La Spagna registra la crescita più importante in volume con livelli tornati sopra 1,4 milioni di tonnellate. Tra gli altri paesi europei si evidenzia anche la crescita della Grecia (+61% rispetto allo scorso anno) e del Portogallo (+24%). Tra i paesi terzi si segnalano gli ottimi risultati di Turchia e Tunisia.
Principali paesi produttori di olio di oliva (migliaia di tonnellate)

Gli scambi internazionali nei primi tre mesi del 2025 hanno fatto registrare incrementi significativi in termini di volumi (+20%) a fronte di una flessione del valore complessivo degli scambi (-20%) che deriva dalla riduzione dei listini.
Dopo due anni di rialzi fino a livelli mai registrati prima, con la campagna produttiva iniziata nel 2024, le quotazioni del prodotto proveniente dai competitor dell’Italia sono scesi. L’EVO spagnolo è passato rapidamente dai quasi 9 euro ai 3,60 al kg di giugno 2025, guidando verso la stessa direzione anche quello greco e tunisino.
Così non è stato per l’extravergine italiano, restato saldamente in media sopra i 9 euro al chilo, nonostante uno scenario internazionale decisamente flessivo.
In Italia
Secondo le elaborazioni Ismea dei dati Agea, i volumi in Italia si attesterebbero poco sotto le 250 mila tonnellate (-24%), una previsione più ottimistica rispetto a quella di settembre.

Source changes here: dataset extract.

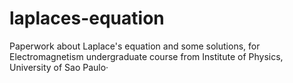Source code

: # laplaces-equation
Paperwork about Laplace's equation and some solutions, for Electromagnetism undergraduate course from Institute of Physics, University of Sao Paulo·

Nelle regioni settentrionali i volumi sono più che raddoppiati rispetto all’anno precedente che era risultato particolarmente scarso. Situazione analoga nelle regioni del Centro.
Gli incrementi del Centro-Nord non sono sufficienti a contrastare l’annata di scarica delle regioni del Sud dove viene ottenuto l’86% dei volumi totali. La riduzione produttiva è stata determinata soprattutto dalla Puglia che ha quasi dimezzato le produzioni dell’anno precedente, mentre Sicilia e Calabria hanno contenuto le perdite.
Nel 2024 l’Italia ha registrato un forte aumento delle esportazioni di olio di oliva e sansa, pari a 344 mila tonnellate (+7%) per un valore di oltre 3,08 miliardi di euro (+43%), a fronte di importazioni pari a 446 mila tonnellate (+3%) per una spesa di 3,1 miliardi di euro (+28%). Questo ha permesso una significativa riduzione del disavanzo commerciale del settore.
Dinamica 2024/2023 delle esportazioni verso le principali destinazioni
- USA: +4% le esportazioni in volume e +41% quelle in valore
- Germania: +26% le esportazioni in volume e +68% quelle in valore
- Francia: -4% le esportazioni in volume e +30% quelle in valore.
Principali Paesi esportatori (tonnellate)

Le importazioni italiane, da gennaio ad aprile 2025, hanno superato le 250 mila tonnellate segnando un +66%, a fronte del quale la spesa è scesa del 13%, conseguenza del rientro dei prezzi internazionali.